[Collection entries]

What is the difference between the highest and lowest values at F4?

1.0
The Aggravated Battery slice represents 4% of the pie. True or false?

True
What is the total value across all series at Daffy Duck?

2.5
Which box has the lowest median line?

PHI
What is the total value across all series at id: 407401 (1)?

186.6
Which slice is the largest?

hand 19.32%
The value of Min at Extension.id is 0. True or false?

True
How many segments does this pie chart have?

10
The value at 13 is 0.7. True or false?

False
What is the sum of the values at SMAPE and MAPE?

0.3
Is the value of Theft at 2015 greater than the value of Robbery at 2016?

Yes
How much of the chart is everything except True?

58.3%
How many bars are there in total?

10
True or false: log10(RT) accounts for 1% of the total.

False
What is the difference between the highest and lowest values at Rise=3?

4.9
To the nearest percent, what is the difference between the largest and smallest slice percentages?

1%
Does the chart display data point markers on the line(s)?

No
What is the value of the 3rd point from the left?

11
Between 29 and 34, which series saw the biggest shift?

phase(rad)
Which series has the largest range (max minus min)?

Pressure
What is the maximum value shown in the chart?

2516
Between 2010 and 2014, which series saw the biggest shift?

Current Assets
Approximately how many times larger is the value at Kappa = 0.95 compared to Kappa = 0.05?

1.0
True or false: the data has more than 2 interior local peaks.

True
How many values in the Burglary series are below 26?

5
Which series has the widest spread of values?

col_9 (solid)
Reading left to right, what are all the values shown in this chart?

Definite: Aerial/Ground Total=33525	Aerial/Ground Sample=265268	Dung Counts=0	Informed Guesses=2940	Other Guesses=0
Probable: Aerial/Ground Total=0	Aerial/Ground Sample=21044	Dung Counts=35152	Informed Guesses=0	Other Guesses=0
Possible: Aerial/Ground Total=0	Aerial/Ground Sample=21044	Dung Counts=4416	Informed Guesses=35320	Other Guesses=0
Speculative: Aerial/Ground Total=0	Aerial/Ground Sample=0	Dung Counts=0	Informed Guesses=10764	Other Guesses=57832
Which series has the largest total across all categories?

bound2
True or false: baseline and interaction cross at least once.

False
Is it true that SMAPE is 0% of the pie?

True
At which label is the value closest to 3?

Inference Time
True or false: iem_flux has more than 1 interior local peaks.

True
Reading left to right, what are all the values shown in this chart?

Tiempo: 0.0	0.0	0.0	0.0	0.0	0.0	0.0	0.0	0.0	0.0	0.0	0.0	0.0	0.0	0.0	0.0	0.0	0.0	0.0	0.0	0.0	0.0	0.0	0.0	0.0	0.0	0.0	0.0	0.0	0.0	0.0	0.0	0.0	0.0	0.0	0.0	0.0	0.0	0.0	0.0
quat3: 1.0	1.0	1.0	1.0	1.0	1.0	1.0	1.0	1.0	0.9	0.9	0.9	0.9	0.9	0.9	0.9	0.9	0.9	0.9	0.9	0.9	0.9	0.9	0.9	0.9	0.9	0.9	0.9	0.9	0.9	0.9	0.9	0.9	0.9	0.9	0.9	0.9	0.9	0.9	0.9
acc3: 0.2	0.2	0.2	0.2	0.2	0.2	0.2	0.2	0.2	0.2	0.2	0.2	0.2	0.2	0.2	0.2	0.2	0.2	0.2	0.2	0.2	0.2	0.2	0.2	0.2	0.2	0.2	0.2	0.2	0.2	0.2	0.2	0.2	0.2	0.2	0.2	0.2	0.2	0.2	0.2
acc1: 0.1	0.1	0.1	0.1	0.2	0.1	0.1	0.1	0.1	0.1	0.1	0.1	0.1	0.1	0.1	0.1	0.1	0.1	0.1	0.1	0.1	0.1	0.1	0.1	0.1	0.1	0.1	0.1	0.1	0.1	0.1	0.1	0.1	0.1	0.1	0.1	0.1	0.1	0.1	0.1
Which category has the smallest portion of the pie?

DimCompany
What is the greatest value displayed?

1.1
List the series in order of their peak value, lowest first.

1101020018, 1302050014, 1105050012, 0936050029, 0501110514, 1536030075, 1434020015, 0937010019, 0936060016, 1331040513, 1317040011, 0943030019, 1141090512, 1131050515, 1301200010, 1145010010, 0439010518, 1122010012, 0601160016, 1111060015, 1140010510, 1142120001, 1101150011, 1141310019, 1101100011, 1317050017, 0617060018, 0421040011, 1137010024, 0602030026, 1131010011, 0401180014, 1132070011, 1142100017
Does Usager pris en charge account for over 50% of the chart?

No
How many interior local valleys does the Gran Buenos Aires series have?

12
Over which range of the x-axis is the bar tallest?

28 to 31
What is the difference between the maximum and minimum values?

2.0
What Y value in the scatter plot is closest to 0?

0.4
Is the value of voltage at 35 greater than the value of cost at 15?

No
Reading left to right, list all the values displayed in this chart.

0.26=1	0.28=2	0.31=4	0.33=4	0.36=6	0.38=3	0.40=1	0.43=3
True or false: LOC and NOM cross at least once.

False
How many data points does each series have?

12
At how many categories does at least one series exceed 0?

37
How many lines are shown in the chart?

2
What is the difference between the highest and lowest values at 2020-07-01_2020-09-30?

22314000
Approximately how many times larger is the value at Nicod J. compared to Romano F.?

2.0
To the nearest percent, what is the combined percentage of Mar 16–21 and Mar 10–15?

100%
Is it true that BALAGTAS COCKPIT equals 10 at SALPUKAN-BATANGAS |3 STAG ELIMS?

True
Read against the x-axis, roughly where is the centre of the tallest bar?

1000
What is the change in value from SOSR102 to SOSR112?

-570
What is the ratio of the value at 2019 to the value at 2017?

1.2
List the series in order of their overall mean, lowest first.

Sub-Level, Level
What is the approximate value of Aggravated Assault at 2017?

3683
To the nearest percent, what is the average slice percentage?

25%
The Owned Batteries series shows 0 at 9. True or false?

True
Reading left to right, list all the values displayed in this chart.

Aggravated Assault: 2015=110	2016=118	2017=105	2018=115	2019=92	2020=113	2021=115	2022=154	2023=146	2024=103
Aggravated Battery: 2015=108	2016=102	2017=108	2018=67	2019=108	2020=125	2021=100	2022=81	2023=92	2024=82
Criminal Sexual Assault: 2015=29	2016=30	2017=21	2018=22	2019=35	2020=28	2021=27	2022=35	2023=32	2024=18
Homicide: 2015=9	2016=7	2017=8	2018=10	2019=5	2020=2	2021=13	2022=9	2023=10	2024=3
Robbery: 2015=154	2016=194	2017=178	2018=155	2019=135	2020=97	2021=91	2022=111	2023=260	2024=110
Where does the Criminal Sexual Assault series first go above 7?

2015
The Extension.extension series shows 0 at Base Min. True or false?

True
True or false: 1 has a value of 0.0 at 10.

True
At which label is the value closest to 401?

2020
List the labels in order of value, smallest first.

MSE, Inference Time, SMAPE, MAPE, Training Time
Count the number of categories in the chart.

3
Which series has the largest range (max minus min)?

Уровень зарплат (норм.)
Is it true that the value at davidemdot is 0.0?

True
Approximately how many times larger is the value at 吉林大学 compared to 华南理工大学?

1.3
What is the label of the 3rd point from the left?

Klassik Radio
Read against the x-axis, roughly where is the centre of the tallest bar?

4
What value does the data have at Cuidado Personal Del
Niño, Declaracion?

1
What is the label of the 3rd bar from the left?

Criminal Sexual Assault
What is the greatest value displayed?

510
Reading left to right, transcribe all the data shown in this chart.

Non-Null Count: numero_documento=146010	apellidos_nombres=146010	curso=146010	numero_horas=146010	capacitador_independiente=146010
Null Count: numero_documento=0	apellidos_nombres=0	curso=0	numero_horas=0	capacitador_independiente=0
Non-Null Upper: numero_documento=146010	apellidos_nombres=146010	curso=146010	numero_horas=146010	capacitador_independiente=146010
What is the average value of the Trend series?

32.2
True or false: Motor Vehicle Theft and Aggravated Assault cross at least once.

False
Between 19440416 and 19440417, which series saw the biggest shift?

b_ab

Description of the task
Count the lines in the rows above that contain the string "data", treating uppercase and lowercase as different. Give only the number.

Your response
5